Gary began to sound evasive. “I don’t rightly know, OK? Esgrith calls it ‘the First Flesh’. The voices from below call it ‘shoggoth’. It’s like this weird stuff, like a living creature, but not any particular living creature. It’s hard to explain, but the thing is that the Deep Ones can, like, totally control it. They make it do whatever they want, yeah? And once it gets into you, you can hear the voices. From down there. You can hear Dagon and Hydra. And they can make the shoggoth force you to do whatever they want.”

“So, wait, let me get this straight—”

“Hang on, let me finish! You wanted me to explain, right? Just let me finish telling it. OK, so Esgrith finds like a tiny scrap of this shoggoth thing, still alive after all those years – survived all the fire, and the dynamite and whatever, but only this tiny piece. So he starts taking care of it, growing it and feeding it however the voices tell him to, and he reopens the temple. Only he has to change the name in case the Feds are going to come back and tear it all down again. So he’s clever, he picks a new name, and then he goes around finding all the families who used to be in the old temple. Talks ‘em into joining, tricks ‘em maybe, I don’t know. Once they’re in, they have communion and the voices from below start telling them who to, you know, have sex with.”

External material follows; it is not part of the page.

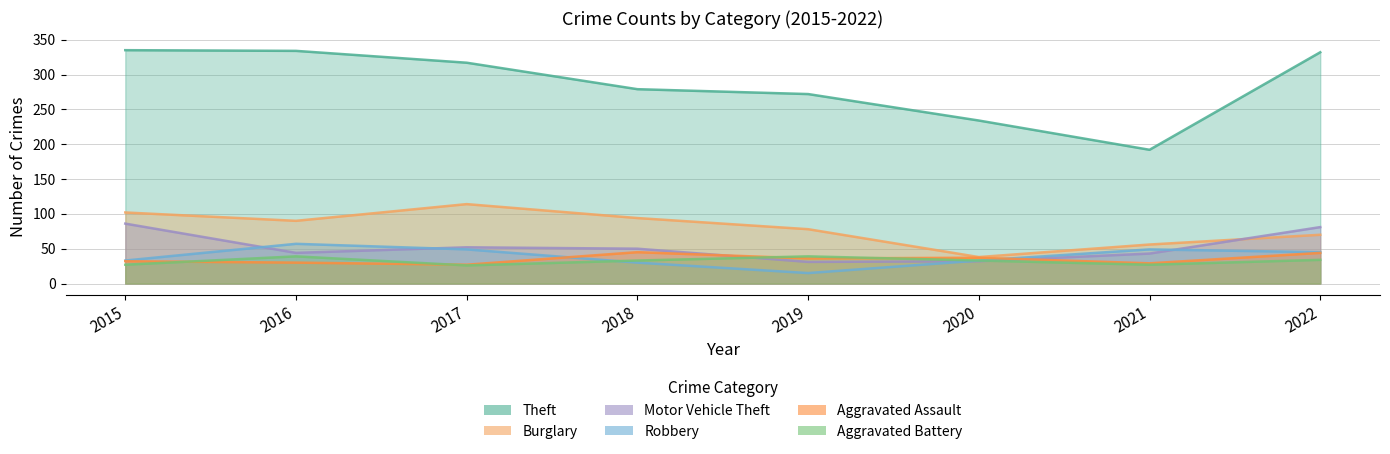

True or false: Theft has more than 0 interior local peaks.

False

Gary seemed slightly embarrassed by the direction the conversation was taking, and waited until they’d turned the next corner before continuing. “Yeah, so Esgrith called all that ‘strengthening the old blood’. This is like back in my grandparent’s time, the old Innsmouth blood, trying to make sure that those old bloodlines were kept pure. Anyone who was an outsider, who didn’t have any of the Y’ha-nthlei blood, I think they just got returned to the Flesh.”

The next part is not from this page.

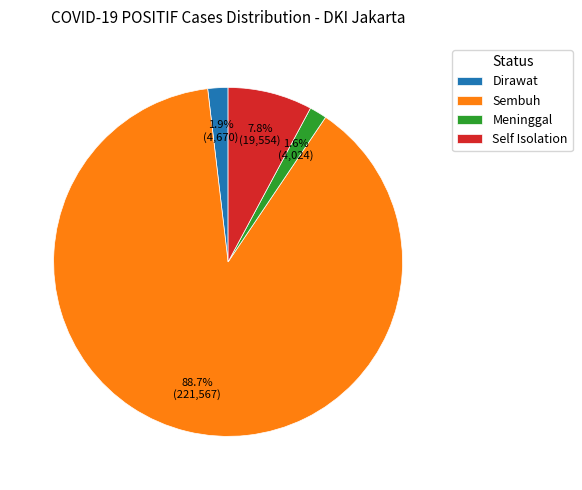

Which has a higher value, Self Isolation or Dirawat?

Self Isolation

“Returned to the Flesh? What does that mean?”

“Recycled.” Gary stared at her, looking for some sign of comprehension. “Fed to the shoggoth”, he clarified.

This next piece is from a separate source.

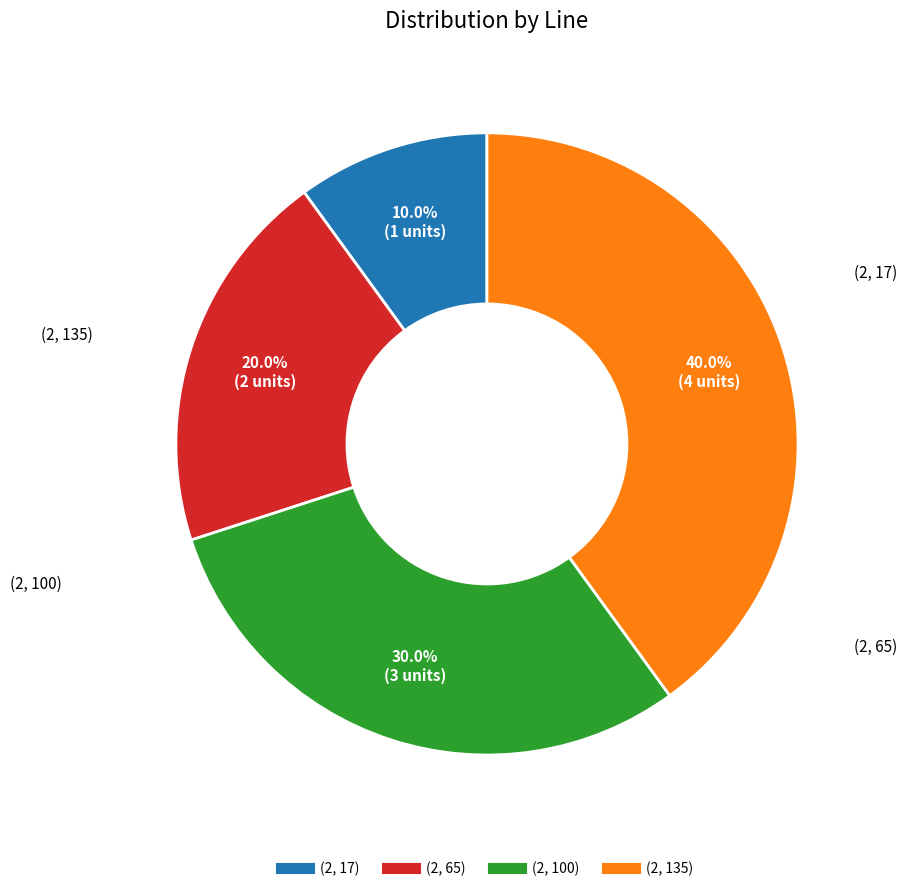

Combined, do (2, 135) and (2, 100) account for over 50%?

Yes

“Right. Right. So this “shoggoth”, this is meant to be an actual monster of some sort?” asked Carla, skeptically.

“It’s more than that” answered Gary. “It’s what they reckon can reopen the way to Y’ha-nthlei, once it’s big enough. They take, like, ages to grow though. The Rev reckons it’s nearly there, but then he would say that. Once the way is reopened the Deep Ones will be able to come up again, and we’ll be able to go down.”

“Go down?”

“Those of us with the old bloodlines, the Y’ha-nthlei blood. We’re meant to swim down into the city and be, like, slaves or something. Fuck it, who knows. Here. This is it. We need to go up this fire escape.”

Carla followed carefully up the rain-slick, iron steps, trying to construct a coherent narrative from the various articles of faith and bizarre, cult dogma the teenager was regurgitating. The EOD was clearly far more psychotic than even the most irrational of the cults her mother had dragged her through as a child. Psychotic and dangerous. She wished again that she had her phone.

“Gary!” she hissed as he disappeared out of sight, pulling himself up onto the eaves of the warehouse. “Gary!”

He reappeared and extended his hand. “Come on, I’ll pull you up.”